It’s amazing to think that in the last intro I rather skited over Once Upon A Time... in Hollywood. It was released on the second last day of the July/August schedule. It’s not that it became an afterthought... there were just so many other films to write about. A common problem here!

In this brochure, it begins its first full week of release. A few more weeks of hype has allowed Twitter to dissolve into reappraisals of Tarantino’s back catalogue, which can only suggest one thing - Once Upon A Time... in Hollywood might be worth the hype, especially if you are shuffling around the likes of Jackie Brown and Pulp Fiction to accommodate it in QT’s Top 5.

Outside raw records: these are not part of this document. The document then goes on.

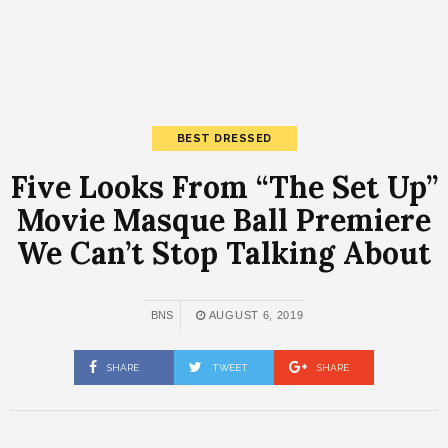
BEST DRESSED
Five Looks From “The Set Up”
Movie Masque Ball Premiere
We Can’t Stop Talking About
BNS
AUGUST 6, 2019
SHARE
TWEET
SHARE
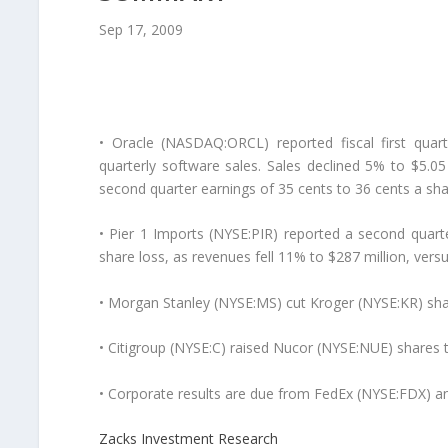
Sep 17, 2009
• Oracle (NASDAQ:ORCL) reported fiscal first quar
quarterly software sales. Sales declined 5% to $5.05 
second quarter earnings of 35 cents to 36 cents a shar
• Pier 1 Imports (NYSE:PIR) reported a second quart
share loss, as revenues fell 11% to $287 million, vers
• Morgan Stanley (NYSE:MS) cut Kroger (NYSE:KR) sha
• Citigroup (NYSE:C) raised Nucor (NYSE:NUE) shares 
• Corporate results are due from FedEx (NYSE:FDX) a
Zacks Investment Research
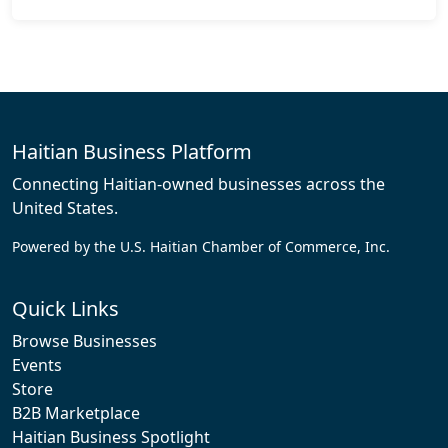
Haitian Business Platform
Connecting Haitian-owned businesses across the
United States.
Powered by the U.S. Haitian Chamber of Commerce, Inc.
Quick Links
Browse Businesses
Events
Store
B2B Marketplace
Haitian Business Spotlight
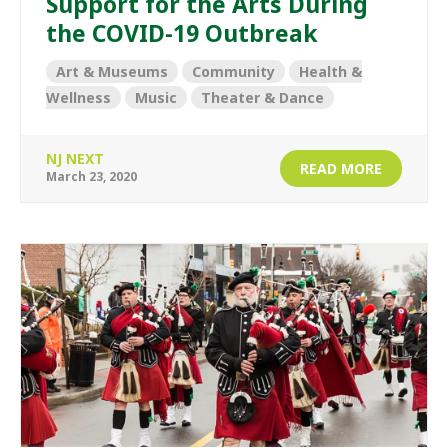
Support for the Arts During
the COVID-19 Outbreak
Art & Museums
Community
Health &
Wellness
Music
Theater & Dance
NJ NEXT
READ MORE
March 23, 2020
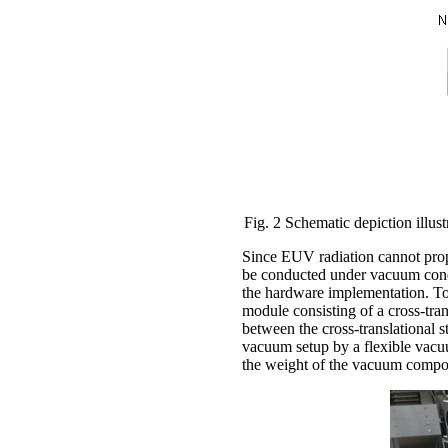
Fig. 2 Schematic depiction illust
Since EUV radiation cannot prop
be conducted under vacuum condi
the hardware implementation. T
module consisting of a cross-tran
between the cross-translational
vacuum setup by a flexible vacu
the weight of the vacuum compone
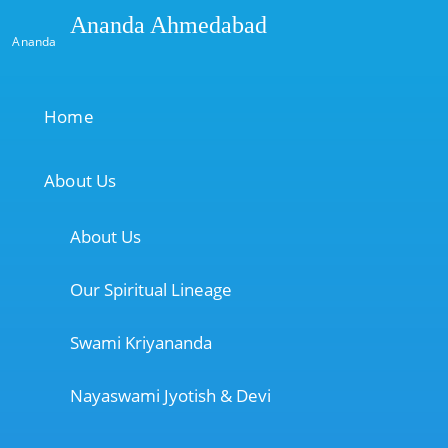
Ananda Ahmedabad
Ananda
Home
About Us
About Us
Our Spiritual Lineage
Swami Kriyananda
Nayaswami Jyotish & Devi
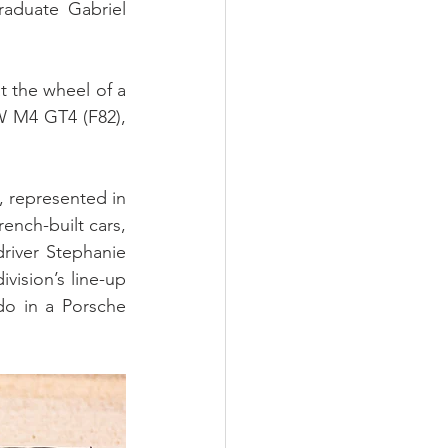
duate Gabriel 
 the wheel of a 
W M4 GT4 (F82), 
represented in 
nch-built cars, 
iver Stephanie 
sion’s line-up 
o in a Porsche 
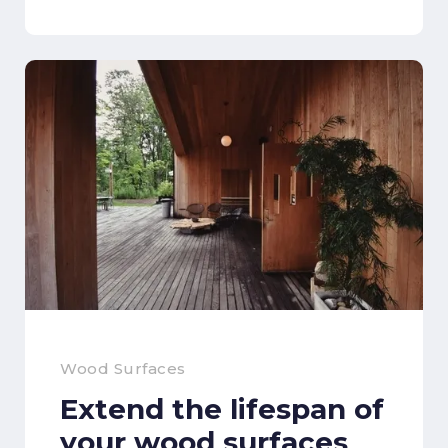
Wood Surfaces
Extend the lifespan of
your wood surfaces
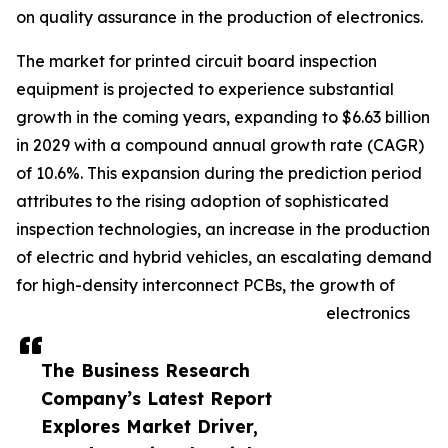
on quality assurance in the production of electronics.
The market for printed circuit board inspection
equipment is projected to experience substantial
growth in the coming years, expanding to $6.63 billion
in 2029 with a compound annual growth rate (CAGR)
of 10.6%. This expansion during the prediction period
attributes to the rising adoption of sophisticated
inspection technologies, an increase in the production
of electric and hybrid vehicles, an escalating demand
for high-density interconnect PCBs, the growth of
electronics
The Business Research
Company’s Latest Report
Explores Market Driver,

If your memory needs refreshing or you have a few you’ve not yet managed to see, we’re hosting a Tarantino mini-season in Kino Bar with four of his own, plus two he gave away, From Dusk Till Dawn and Natural Born Killers.

Pulp Fiction
Kino Bar: Pulp Fiction

Pain and Glory marks the return of another director with a long legacy, Pedro Almodóvar, and his semi-autobiographical film sees a terrific Antonio Banderas plays an ageing film director in creative malaise, reflecting upon his life, career and memories.

We’ve also got a few outrageously interesting documentaries this month. Stand-outs include Hail Satan?, in which ‘Satanists’ rally for progressive values and the separation of Church and State in the USA; Gaza, a deeply moving film documenting normal lives in a distinctly un-normal, war-torn state; and the film nerd’s dream Memory: The Origins of Alien.

Naturally, we’re also showing Alien again to accompany. Trust us, it still looks absolutely glorious on the big screen.

The Souvenir
The Souvenir

Edinburgh International Film Festival’s Closing Night film Mrs Lowry and Son arrives with us, with a stirring turn from Timothy Spall as L.S. Lowry and Vanessa Redgrave remarkable as his mother. Also fresh from EIFF is Joanna Hogg’s (Exhibition, Archipelago) new film The Souvenir, starring Honor Swinton Byrne and her mother (Tilda). It is picking up rave reviews.

Bait - Mark Jenkin

I also want to mention Mark Jenkin’s brilliant oddity Bait, shot on 16mm, set in Cornwall, it looks very much a ‘50s British kitchen sink drama, but with more modern problems - ‘“like FW Murnau directing an episode of Eastenders” was one pundit’s comment, and it doesn’t get more intriguing than that. Set in a fishing community too - I, for one, am hooked.